=== Begin Enclosure ===
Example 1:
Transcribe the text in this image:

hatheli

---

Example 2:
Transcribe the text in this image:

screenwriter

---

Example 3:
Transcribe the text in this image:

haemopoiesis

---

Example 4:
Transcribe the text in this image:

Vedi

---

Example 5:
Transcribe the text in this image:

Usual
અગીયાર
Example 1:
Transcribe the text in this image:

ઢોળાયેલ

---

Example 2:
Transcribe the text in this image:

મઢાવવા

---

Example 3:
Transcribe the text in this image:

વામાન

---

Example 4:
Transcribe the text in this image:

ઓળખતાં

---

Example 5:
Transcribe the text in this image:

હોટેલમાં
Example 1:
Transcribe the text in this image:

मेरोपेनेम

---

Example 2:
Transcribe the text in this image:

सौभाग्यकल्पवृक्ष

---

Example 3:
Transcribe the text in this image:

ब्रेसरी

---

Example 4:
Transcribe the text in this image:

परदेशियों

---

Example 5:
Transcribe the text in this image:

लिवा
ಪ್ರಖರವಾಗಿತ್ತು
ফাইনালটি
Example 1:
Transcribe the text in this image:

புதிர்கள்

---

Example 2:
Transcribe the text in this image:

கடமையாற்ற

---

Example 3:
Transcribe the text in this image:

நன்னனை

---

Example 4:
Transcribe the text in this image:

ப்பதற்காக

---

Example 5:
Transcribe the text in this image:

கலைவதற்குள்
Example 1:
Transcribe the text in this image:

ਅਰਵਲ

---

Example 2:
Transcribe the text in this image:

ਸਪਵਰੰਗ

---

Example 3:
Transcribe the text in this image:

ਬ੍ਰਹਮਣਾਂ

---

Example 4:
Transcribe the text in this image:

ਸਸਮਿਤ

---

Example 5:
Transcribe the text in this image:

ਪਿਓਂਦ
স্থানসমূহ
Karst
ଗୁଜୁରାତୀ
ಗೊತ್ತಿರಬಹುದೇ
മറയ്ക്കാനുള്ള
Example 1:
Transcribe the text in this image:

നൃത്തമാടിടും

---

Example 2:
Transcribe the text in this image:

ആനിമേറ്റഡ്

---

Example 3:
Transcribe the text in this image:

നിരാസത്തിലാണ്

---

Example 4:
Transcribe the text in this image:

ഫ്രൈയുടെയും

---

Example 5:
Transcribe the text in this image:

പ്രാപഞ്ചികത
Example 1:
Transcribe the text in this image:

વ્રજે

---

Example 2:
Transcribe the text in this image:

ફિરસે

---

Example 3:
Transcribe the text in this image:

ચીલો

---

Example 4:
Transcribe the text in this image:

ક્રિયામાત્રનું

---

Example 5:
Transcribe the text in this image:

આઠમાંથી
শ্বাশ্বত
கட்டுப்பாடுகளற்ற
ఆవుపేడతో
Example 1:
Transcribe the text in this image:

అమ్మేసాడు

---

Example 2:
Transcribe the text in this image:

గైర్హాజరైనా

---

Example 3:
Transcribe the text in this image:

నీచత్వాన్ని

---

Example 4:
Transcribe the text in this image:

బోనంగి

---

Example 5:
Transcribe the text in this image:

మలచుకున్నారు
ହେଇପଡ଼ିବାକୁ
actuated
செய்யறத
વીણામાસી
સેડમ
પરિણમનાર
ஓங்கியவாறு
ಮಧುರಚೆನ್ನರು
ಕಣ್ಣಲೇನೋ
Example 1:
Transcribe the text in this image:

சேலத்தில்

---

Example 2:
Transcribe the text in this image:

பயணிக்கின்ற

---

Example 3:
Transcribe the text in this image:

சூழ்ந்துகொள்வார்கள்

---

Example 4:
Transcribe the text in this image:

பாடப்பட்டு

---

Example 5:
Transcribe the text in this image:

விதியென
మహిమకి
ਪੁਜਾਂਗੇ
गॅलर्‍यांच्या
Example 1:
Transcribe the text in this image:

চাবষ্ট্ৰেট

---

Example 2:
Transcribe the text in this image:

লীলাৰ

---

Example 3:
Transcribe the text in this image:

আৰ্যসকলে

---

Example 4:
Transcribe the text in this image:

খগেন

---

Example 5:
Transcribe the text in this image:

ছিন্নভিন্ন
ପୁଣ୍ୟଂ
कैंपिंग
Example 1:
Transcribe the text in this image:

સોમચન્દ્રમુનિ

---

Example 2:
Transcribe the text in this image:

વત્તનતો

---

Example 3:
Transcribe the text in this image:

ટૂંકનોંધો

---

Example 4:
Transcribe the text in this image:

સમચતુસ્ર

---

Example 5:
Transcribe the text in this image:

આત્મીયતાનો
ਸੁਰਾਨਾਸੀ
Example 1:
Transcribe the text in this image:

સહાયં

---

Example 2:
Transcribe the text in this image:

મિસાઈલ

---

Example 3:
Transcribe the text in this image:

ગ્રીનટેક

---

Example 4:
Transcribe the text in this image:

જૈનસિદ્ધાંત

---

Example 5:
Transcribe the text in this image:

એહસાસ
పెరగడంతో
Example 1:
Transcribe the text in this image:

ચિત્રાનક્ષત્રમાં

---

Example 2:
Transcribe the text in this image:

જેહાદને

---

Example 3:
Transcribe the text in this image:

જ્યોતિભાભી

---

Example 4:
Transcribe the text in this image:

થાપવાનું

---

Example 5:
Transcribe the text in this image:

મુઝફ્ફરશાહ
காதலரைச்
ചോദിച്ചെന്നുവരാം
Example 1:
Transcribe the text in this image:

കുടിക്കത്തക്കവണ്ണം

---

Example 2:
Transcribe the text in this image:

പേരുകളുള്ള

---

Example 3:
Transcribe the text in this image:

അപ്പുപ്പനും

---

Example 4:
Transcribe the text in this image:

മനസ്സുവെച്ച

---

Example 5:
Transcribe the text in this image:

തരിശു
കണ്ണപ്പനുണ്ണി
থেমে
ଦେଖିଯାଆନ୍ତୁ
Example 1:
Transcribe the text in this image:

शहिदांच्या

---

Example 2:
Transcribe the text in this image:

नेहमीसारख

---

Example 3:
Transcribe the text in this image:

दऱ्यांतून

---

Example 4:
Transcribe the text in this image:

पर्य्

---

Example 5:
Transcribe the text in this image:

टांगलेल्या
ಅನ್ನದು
=== End Enclosure ===
Work item:
Repeat the listing. Keep every character the same.

Output:
Example 1:
Transcribe the text in this image:

hatheli

---

Example 2:
Transcribe the text in this image:

screenwriter

---

Example 3:
Transcribe the text in this image:

haemopoiesis

---

Example 4:
Transcribe the text in this image:

Vedi

---

Example 5:
Transcribe the text in this image:

Usual
અગીયાર
Example 1:
Transcribe the text in this image:

ઢોળાયેલ

---

Example 2:
Transcribe the text in this image:

મઢાવવા

---

Example 3:
Transcribe the text in this image:

વામાન

---

Example 4:
Transcribe the text in this image:

ઓળખતાં

---

Example 5:
Transcribe the text in this image:

હોટેલમાં
Example 1:
Transcribe the text in this image:

मेरोपेनेम

---

Example 2:
Transcribe the text in this image:

सौभाग्यकल्पवृक्ष

---

Example 3:
Transcribe the text in this image:

ब्रेसरी

---

Example 4:
Transcribe the text in this image:

परदेशियों

---

Example 5:
Transcribe the text in this image:

लिवा
ಪ್ರಖರವಾಗಿತ್ತು
ফাইনালটি
Example 1:
Transcribe the text in this image:

புதிர்கள்

---

Example 2:
Transcribe the text in this image:

கடமையாற்ற

---

Example 3:
Transcribe the text in this image:

நன்னனை

---

Example 4:
Transcribe the text in this image:

ப்பதற்காக

---

Example 5:
Transcribe the text in this image:

கலைவதற்குள்
Example 1:
Transcribe the text in this image:

ਅਰਵਲ

---

Example 2:
Transcribe the text in this image:

ਸਪਵਰੰਗ

---

Example 3:
Transcribe the text in this image:

ਬ੍ਰਹਮਣਾਂ

---

Example 4:
Transcribe the text in this image:

ਸਸਮਿਤ

---

Example 5:
Transcribe the text in this image:

ਪਿਓਂਦ
স্থানসমূহ
Karst
ଗୁଜୁରାତୀ
ಗೊತ್ತಿರಬಹುದೇ
മറയ്ക്കാനുള്ള
Example 1:
Transcribe the text in this image:

നൃത്തമാടിടും

---

Example 2:
Transcribe the text in this image:

ആനിമേറ്റഡ്

---

Example 3:
Transcribe the text in this image:

നിരാസത്തിലാണ്

---

Example 4:
Transcribe the text in this image:

ഫ്രൈയുടെയും

---

Example 5:
Transcribe the text in this image:

പ്രാപഞ്ചികത
Example 1:
Transcribe the text in this image:

વ્રજે

---

Example 2:
Transcribe the text in this image:

ફિરસે

---

Example 3:
Transcribe the text in this image:

ચીલો

---

Example 4:
Transcribe the text in this image:

ક્રિયામાત્રનું

---

Example 5:
Transcribe the text in this image:

આઠમાંથી
শ্বাশ্বত
கட்டுப்பாடுகளற்ற
ఆవుపేడతో
Example 1:
Transcribe the text in this image:

అమ్మేసాడు

---

Example 2:
Transcribe the text in this image:

గైర్హాజరైనా

---

Example 3:
Transcribe the text in this image:

నీచత్వాన్ని

---

Example 4:
Transcribe the text in this image:

బోనంగి

---

Example 5:
Transcribe the text in this image:

మలచుకున్నారు
ହେଇପଡ଼ିବାକୁ
actuated
செய்யறத
વીણામાસી
સેડમ
પરિણમનાર
ஓங்கியவாறு
ಮಧುರಚೆನ್ನರು
ಕಣ್ಣಲೇನೋ
Example 1:
Transcribe the text in this image:

சேலத்தில்

---

Example 2:
Transcribe the text in this image:

பயணிக்கின்ற

---

Example 3:
Transcribe the text in this image:

சூழ்ந்துகொள்வார்கள்

---

Example 4:
Transcribe the text in this image:

பாடப்பட்டு

---

Example 5:
Transcribe the text in this image:

விதியென
మహిమకి
ਪੁਜਾਂਗੇ
गॅलर्‍यांच्या
Example 1:
Transcribe the text in this image:

চাবষ্ট্ৰেট

---

Example 2:
Transcribe the text in this image:

লীলাৰ

---

Example 3:
Transcribe the text in this image:

আৰ্যসকলে

---

Example 4:
Transcribe the text in this image:

খগেন

---

Example 5:
Transcribe the text in this image:

ছিন্নভিন্ন
ପୁଣ୍ୟଂ
कैंपिंग
Example 1:
Transcribe the text in this image:

સોમચન્દ્રમુનિ

---

Example 2:
Transcribe the text in this image:

વત્તનતો

---

Example 3:
Transcribe the text in this image:

ટૂંકનોંધો

---

Example 4:
Transcribe the text in this image:

સમચતુસ્ર

---

Example 5:
Transcribe the text in this image:

આત્મીયતાનો
ਸੁਰਾਨਾਸੀ
Example 1:
Transcribe the text in this image:

સહાયં

---

Example 2:
Transcribe the text in this image:

મિસાઈલ

---

Example 3:
Transcribe the text in this image:

ગ્રીનટેક

---

Example 4:
Transcribe the text in this image:

જૈનસિદ્ધાંત

---

Example 5:
Transcribe the text in this image:

એહસાસ
పెరగడంతో
Example 1:
Transcribe the text in this image:

ચિત્રાનક્ષત્રમાં

---

Example 2:
Transcribe the text in this image:

જેહાદને

---

Example 3:
Transcribe the text in this image:

જ્યોતિભાભી

---

Example 4:
Transcribe the text in this image:

થાપવાનું

---

Example 5:
Transcribe the text in this image:

મુઝફ્ફરશાહ
காதலரைச்
ചോദിച്ചെന്നുവരാം
Example 1:
Transcribe the text in this image:

കുടിക്കത്തക്കവണ്ണം

---

Example 2:
Transcribe the text in this image:

പേരുകളുള്ള

---

Example 3:
Transcribe the text in this image:

അപ്പുപ്പനും

---

Example 4:
Transcribe the text in this image:

മനസ്സുവെച്ച

---

Example 5:
Transcribe the text in this image:

തരിശു
കണ്ണപ്പനുണ്ണി
থেমে
ଦେଖିଯାଆନ୍ତୁ
Example 1:
Transcribe the text in this image:

शहिदांच्या

---

Example 2:
Transcribe the text in this image:

नेहमीसारख

---

Example 3:
Transcribe the text in this image:

दऱ्यांतून

---

Example 4:
Transcribe the text in this image:

पर्य्

---

Example 5:
Transcribe the text in this image:

टांगलेल्या
ಅನ್ನದು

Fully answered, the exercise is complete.